Total: 1,914 Miles
After a good night's sleep at the Lincoln Motel, Sharon and I headed out for another day of adventure. We hoped to meet some more people along the route today, but it wound up being more of a sightseeing day. We hoped to stop at John Hargrove's unique museum near Arcadia, but his gate was closed, signalling that he wasn't available. so we moved on.
There are several other interesting and unusual sights to see in Arcadia, so we started with a 66 foot tall neon pop bottle at the appropriately named "Pop's". The place is new, beautifully modern, and has hundreds of different flavors and brands of pop (or soda as some of you non-midwesterners like to call it).
Next stop was this architectural gem, the round barn. It is one of the most recognized structures in Oklahoma, and the story of its restoration is even more incredible than when it was built in the first place.
Just outside of Arcadia are the remnants of an old gas station. The owners of the station purchased a set of counterfeiting plates from a "salesman" and quickly set up shop in the back room. Their counterfeiting operation didn't last too long before they were arrested. The station shut down when they were hauled off to prison and it never reopened.
My last trip through Oklahoma City wasn't very pleasant so Sharon and I vowed to find at least one interesting thing about OKC. We took a different route through the city this time; an alignment of old Route 66 referred to as the Beltway loop. It was a good choice as it gave us an opportunity to see many unique old gas stations and motels, like the Owl Court below. This is a beautiful and unique motel, though it's currently in a state of major disrepair. The owner was there working on it, and when his long term restoration project is complete this will be a true historic gem.
We also found a great restaurant for lunch called Ann's Chicken Fry House. Good found, great waitresses and wonderful ambiance. My opinion of Oklahoma City has changed much for the better.
Oklahoma offers up some pristine sections of Route 66 where the original concrete roadway exists for miles-long stretches. One of the nicest is near the village of Hydro. Also near hydro is this restored classic gas station. Originally built in 1929, it was purchased by Carl and Lucille Hammons in 1941. Lucille was a Route 66 icon for 59 years at this location. The station was recently restored.
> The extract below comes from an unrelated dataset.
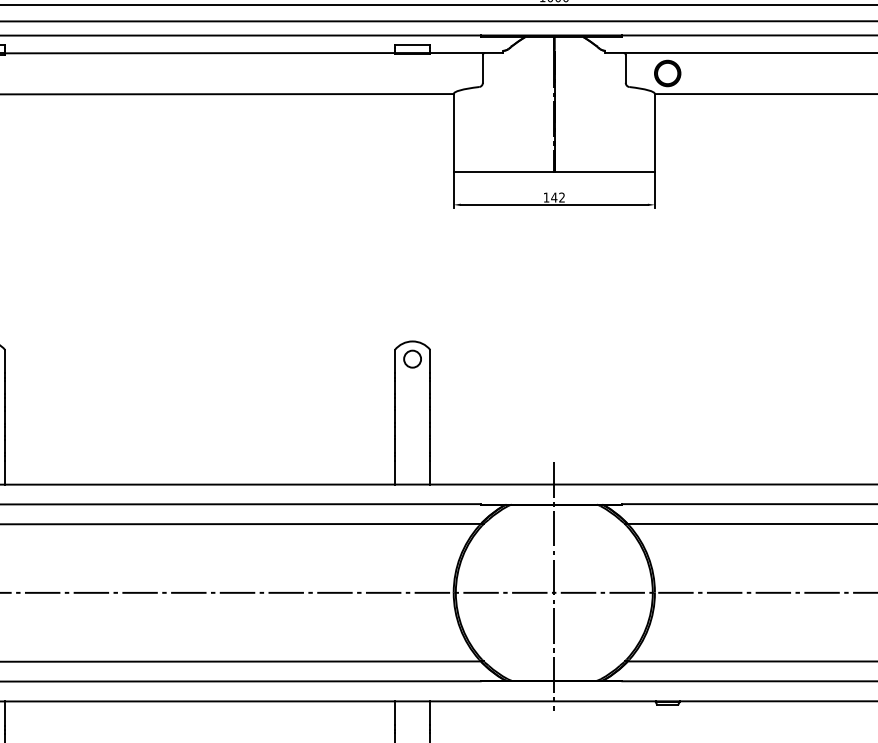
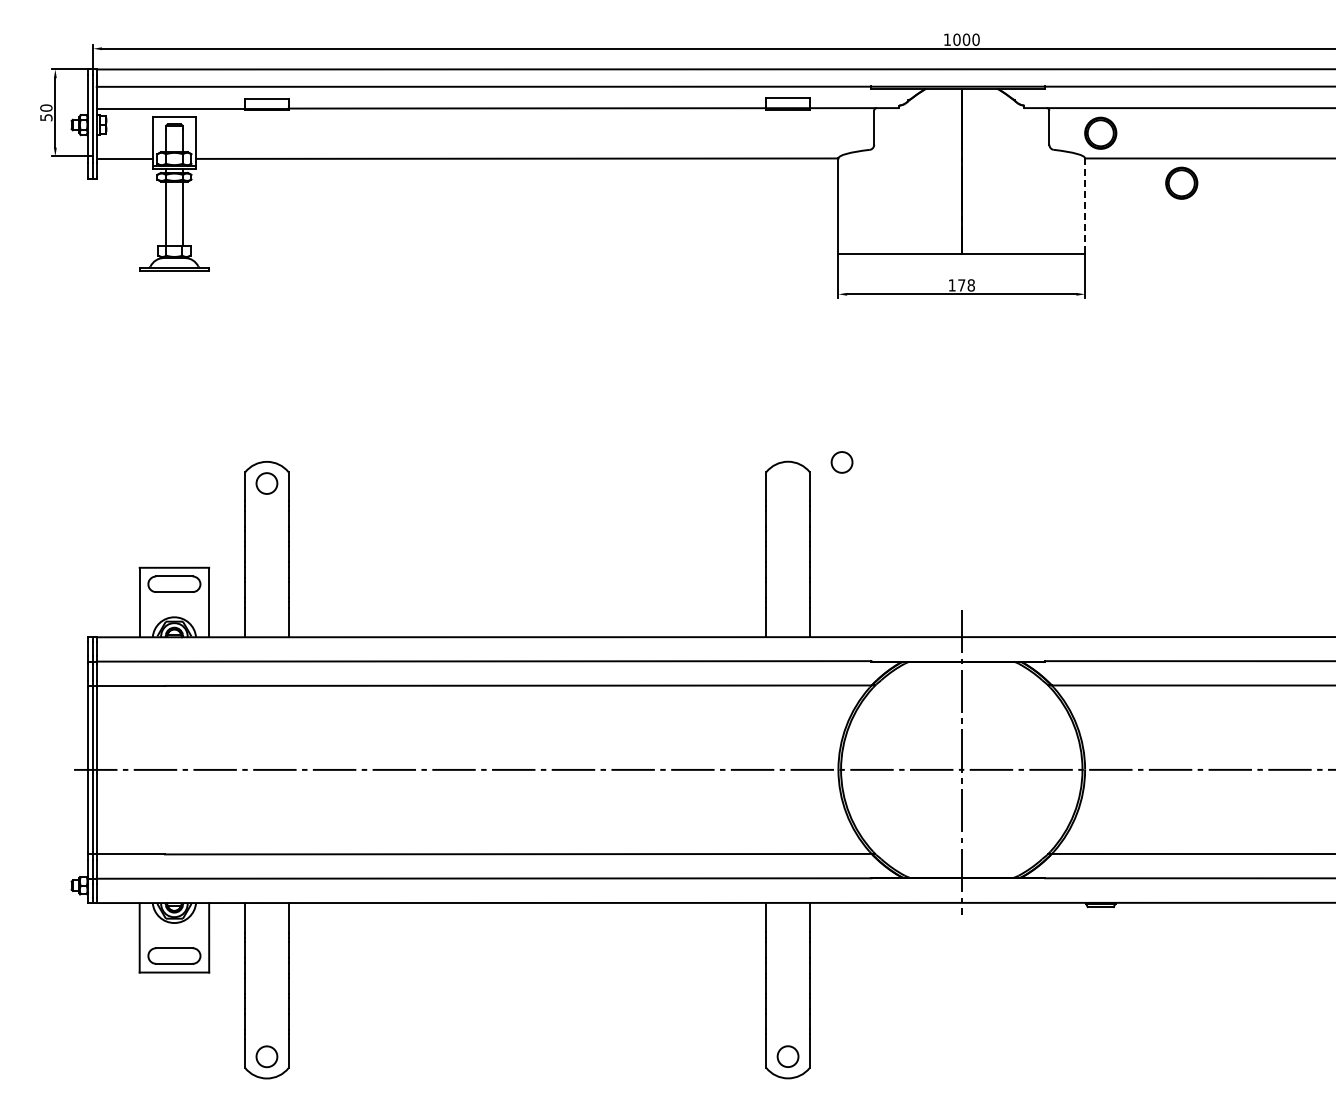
part: (733, 113) -> (1181, 182), added
line: (655, 133) -> (1085, 206), solid -> dashed
text: (557, 197) -> (965, 285), 142 -> 178
circle: (412, 359) -> (841, 462), moved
We stopped off at the Route 66 Museum in Clinton, Oklahoma. I had been there on my last trip but Sharon hadn't so we enjoyed a leisurely walk through the history of the Mother Road.
One stop we were hoping to make in Erick, Oklahoma was to see the Mediocre Music Makers, Harley and Annabelle Russell. This couple loves to visit with and entertain route travelers as they pass through their small town. We were really looking forward to meeting them but Annabelle has been having serious health problems and they weren't available. I hope we get another opportunity to meet them someday.
We decided to continue on to Shamrock, Texas to spend the night. We stayed in a wonderful little motel called The Blarney Stone. Basic but comfortable and clean. I'm glad we picked it. One of my very favorite Route 66 icons is located in Shamrock; the famed Conoco station. This fabulously restored station is a sight to behold, whether in the daylight or lit up in glorious neon at night.
Today we are off for more adventures, hopefully ending up in Tucumcari, New Mexico.